Covid : le télétravail s’installe dans la durée, avec des « risques pour la santé »

Surconnexion, sentiment de « travailler plus », fatigue, isolement… Alors que le télétravail s'installe dans la durée en mode hybride (sur site et à distance), certains employés disent être affectés par ce nouveau mode de travail, montre une enquête.


Riga, Latvia - March 28 2020: Tired businessman sleeping on his work desk while having a video call via a computer in the home office. Remote team meeting video online conference Exhausting Calls

Occasionnel avant la crise sanitaire, le télétravail s’installe dans la durée en France, avec un mode de travail « hybride », sur site et à distance, montre une enquête du réseau des Agences nationale et régionales pour l’amélioration des conditions de travail (Anact-Aract) publiée ce lundi.

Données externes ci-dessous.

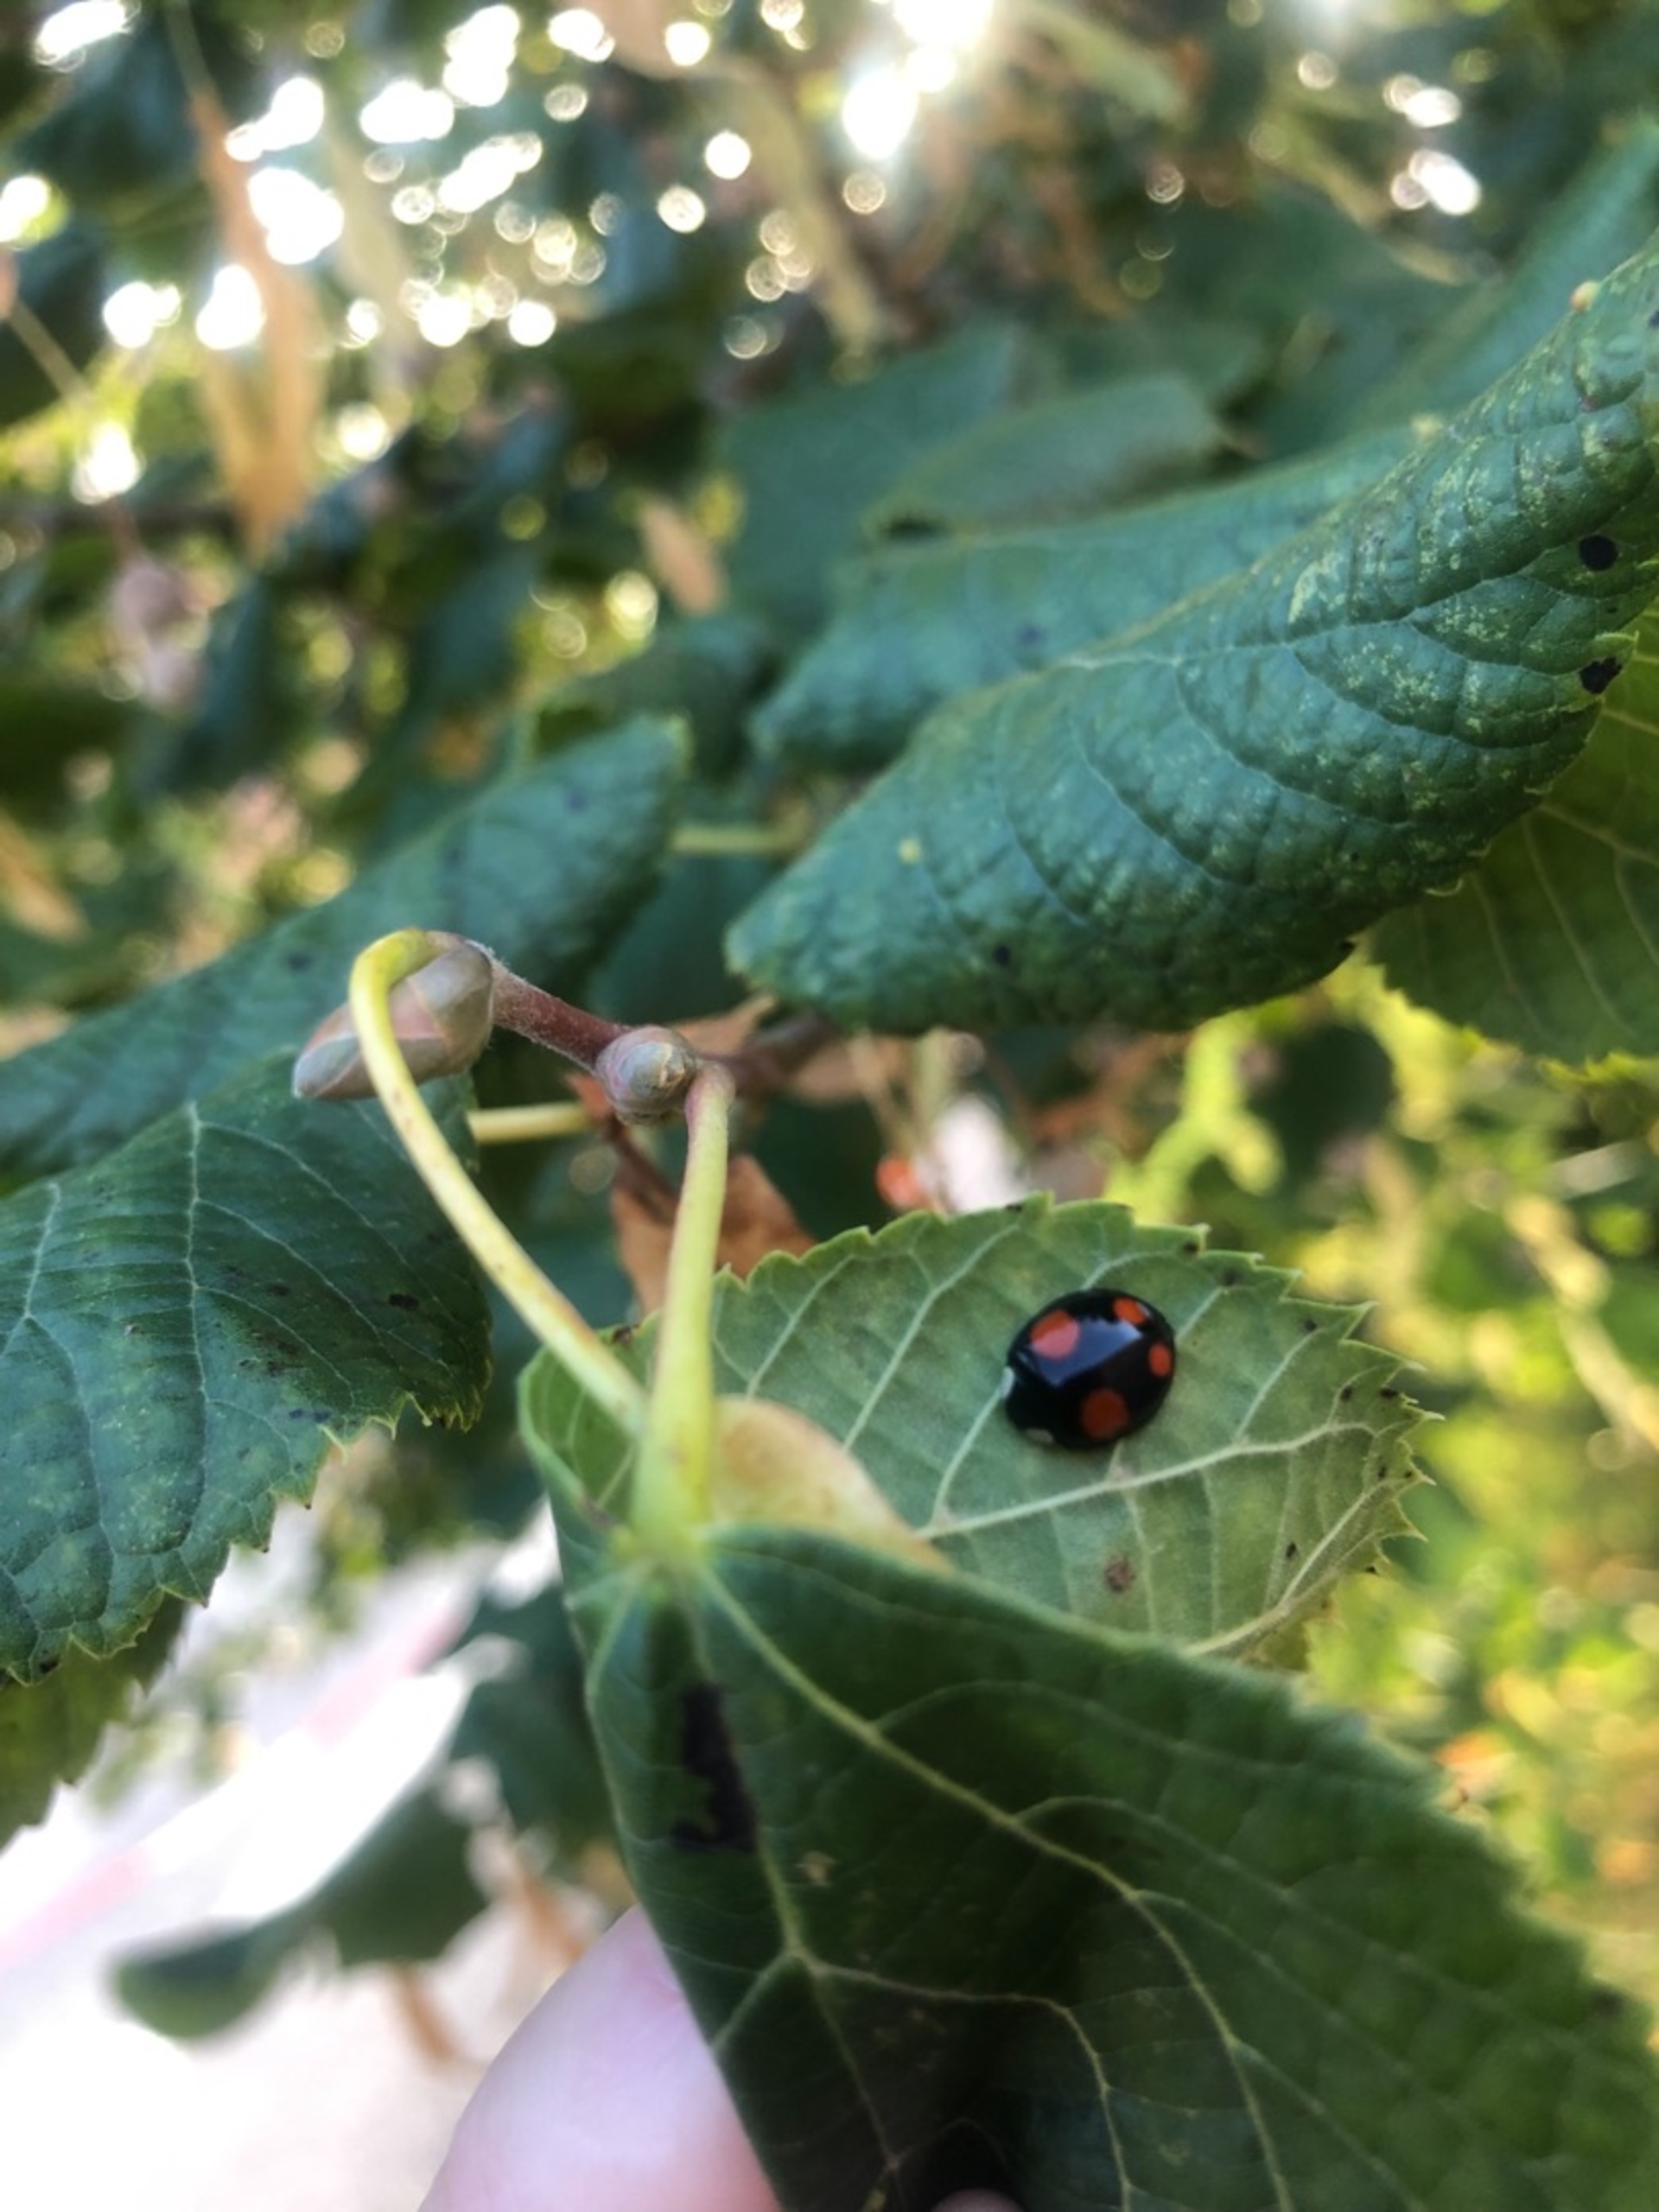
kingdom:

Comme en 2020, une majorité d’employés souhaitent maintenir un niveau élevé de télétravail : plus de trois jours par semaine pour 36 % des répondants, à hauteur d’un ou deux pour 56 %, selon cette enquête réalisée en ligne du 24 février au 24 avril 2021 auprès de 2.864 répondants.

« Le travail hybride s’installe dans la durée et les organisations ont tout intérêt à continuer de tester, évaluer et ajuster les modalités de fonctionnement collectif adaptées (fréquences et formats de réunions, formes du suivi de l’activité, nombre de jours sur site et à distance…) », souligne le réseau qui parle de « nouveau défi ».

Un environnement matériel adapté

Usage des outils, organisation du temps… En un an, les entreprises ont su s’adapter. Près de trois quarts des répondants estiment ainsi disposer d’un environnement matériel adapté (72 %, contre 67 % en 2020) et d’outils numériques adéquats (95 %, contre 87 % en 2020).

Une majorité d’employés (77 %) s’estiment en mesure de réaliser l’ensemble de leur activité à distance (contre 61 % il y a un an). En revanche, seuls 20 % témoignent d’une prise en charge par l’entreprise des surcoûts liés à ce mode d’organisation.

Sentiment répandu de « surconnexion »

Mais les observations de terrain montrent également que les fonctionnements collectifs ont été « affectés » par le travail à distance qui présente aussi « des risques pour la santé », souligne le réseau.

Pour 37 % des répondants (17 % en 2020), les relations de travail se sont en effet plutôt dégradées. Quelque 63 % d’entre eux ont aussi le sentiment de « travailler plus » (67 % pour les manageurs), contre 48 % en 2020. Soixante-quatre pour cent des répondants se disent en « surconnexion », y compris ceux qui pratiquaient le télétravail avant le début de la crise. La moitié (35 % en 2020) ressentent de la « fatigue » et 40 % disent souffrir d’« isolement ». Au total, ils sont 39 % à appréhender le retour sur site.

Moins d’échanges avec les manageurs

Les relations avec leurs supérieurs se sont en revanche améliorées. Seuls 19 % disent aborder les difficultés liées à la réalisation du travail à distance avec leurs manageurs (40 % en 2020), et la fréquence des échanges managériaux s’est espacée (52 % échangent au moins une fois par semaine en 2021 contre 69 % en 2020).

Le réseau Anact-Aract décrit plusieurs facteurs : l’augmentation de la charge de travail pour rattraper le temps perdu ; la densification de l’activité à distance (travail supplémentaire réalisé sur le temps dégagé par la diminution des temps de pause, des échanges informels ou encore des temps de trajet) ; l’augmentation des plages horaires pour pouvoir travailler avec les collègues à distance et sur site ou pour gérer l’articulation entre vie professionnelle-vie personnelle.